## begin DATA PROVIDED

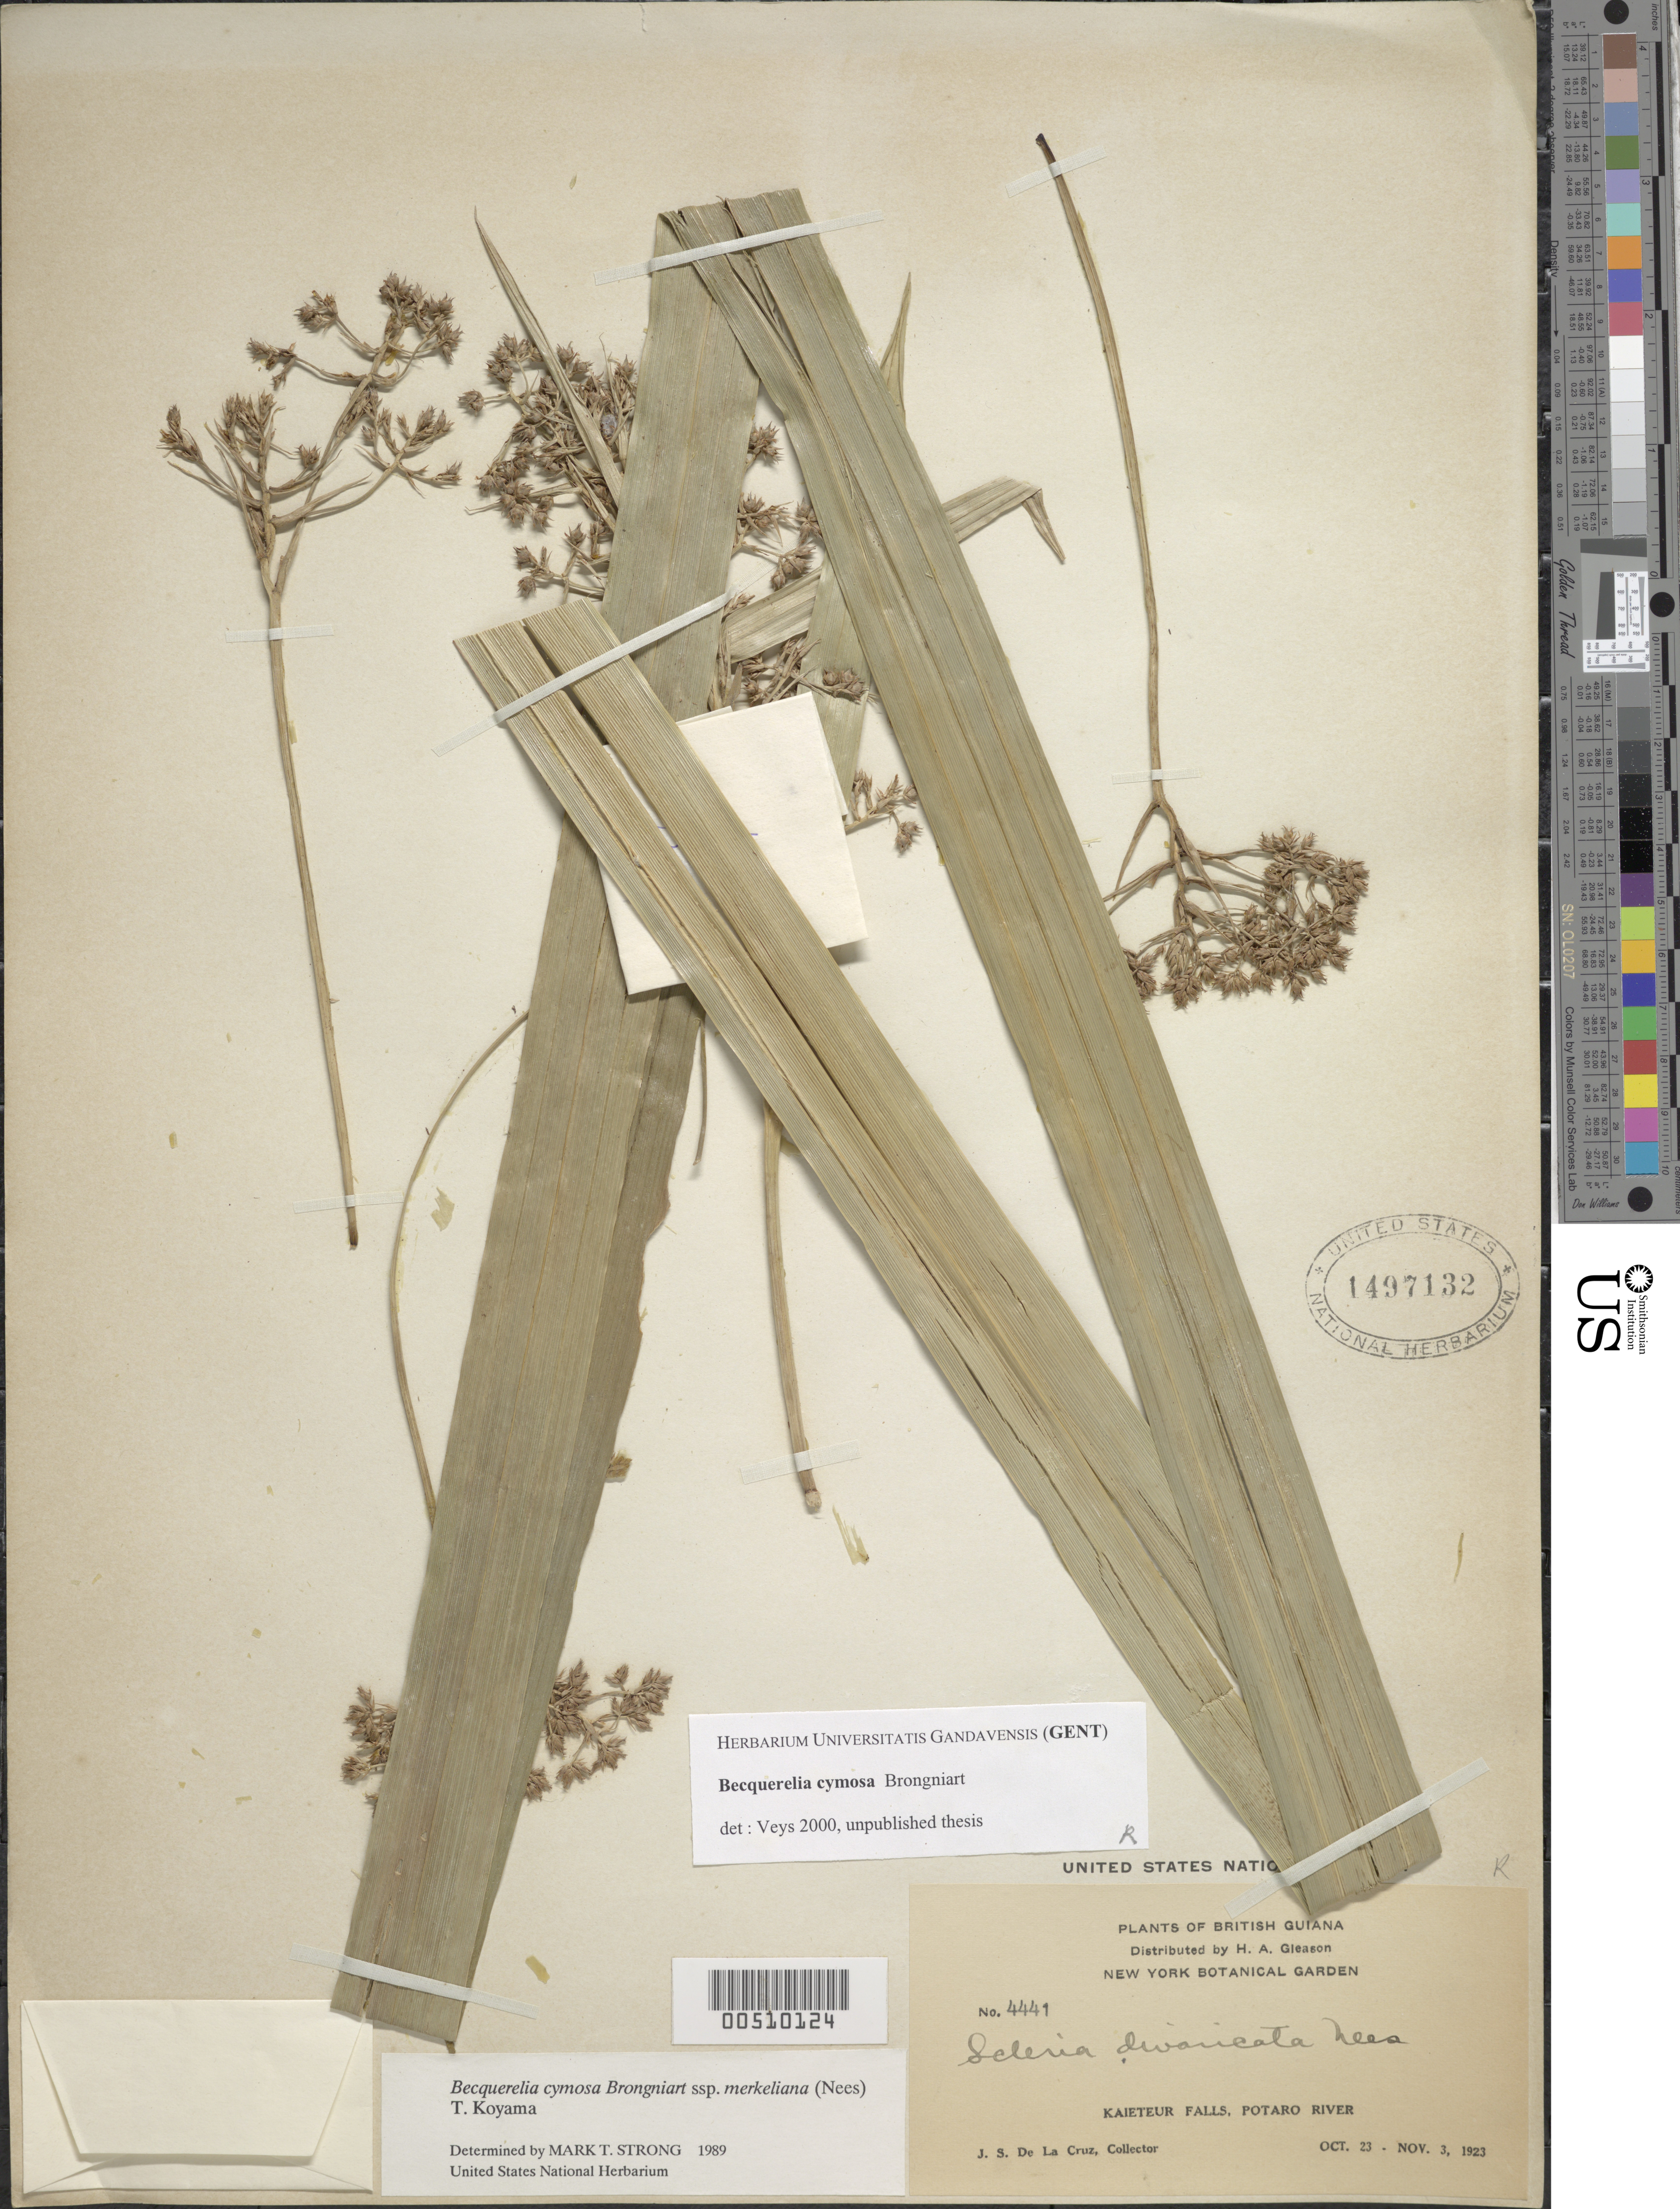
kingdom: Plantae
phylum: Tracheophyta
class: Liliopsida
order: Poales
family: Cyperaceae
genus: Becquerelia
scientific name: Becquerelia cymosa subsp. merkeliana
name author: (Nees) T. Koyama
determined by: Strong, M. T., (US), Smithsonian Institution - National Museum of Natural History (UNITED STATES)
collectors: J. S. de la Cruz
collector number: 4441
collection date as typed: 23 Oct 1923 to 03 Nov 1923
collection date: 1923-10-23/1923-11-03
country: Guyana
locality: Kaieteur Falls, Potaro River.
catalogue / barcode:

## end DATA PROVIDED

→ **TASK REQUIREMENTS**: Put everything from the start of the data above down to the line containing "collector number: 4441", both included, into a JSON list of strings with one string per line and no blank lines. Leave the pictures out.

→ **TASK SOLUTION**:
[
  "kingdom: Plantae",
  "phylum: Tracheophyta",
  "class: Liliopsida",
  "order: Poales",
  "family: Cyperaceae",
  "genus: Becquerelia",
  "scientific name: Becquerelia cymosa subsp. merkeliana",
  "name author: (Nees) T. Koyama",
  "determined by: Strong, M. T., (US), Smithsonian Institution - National Museum of Natural History (UNITED STATES)",
  "collectors: J. S. de la Cruz",
  "collector number: 4441"
]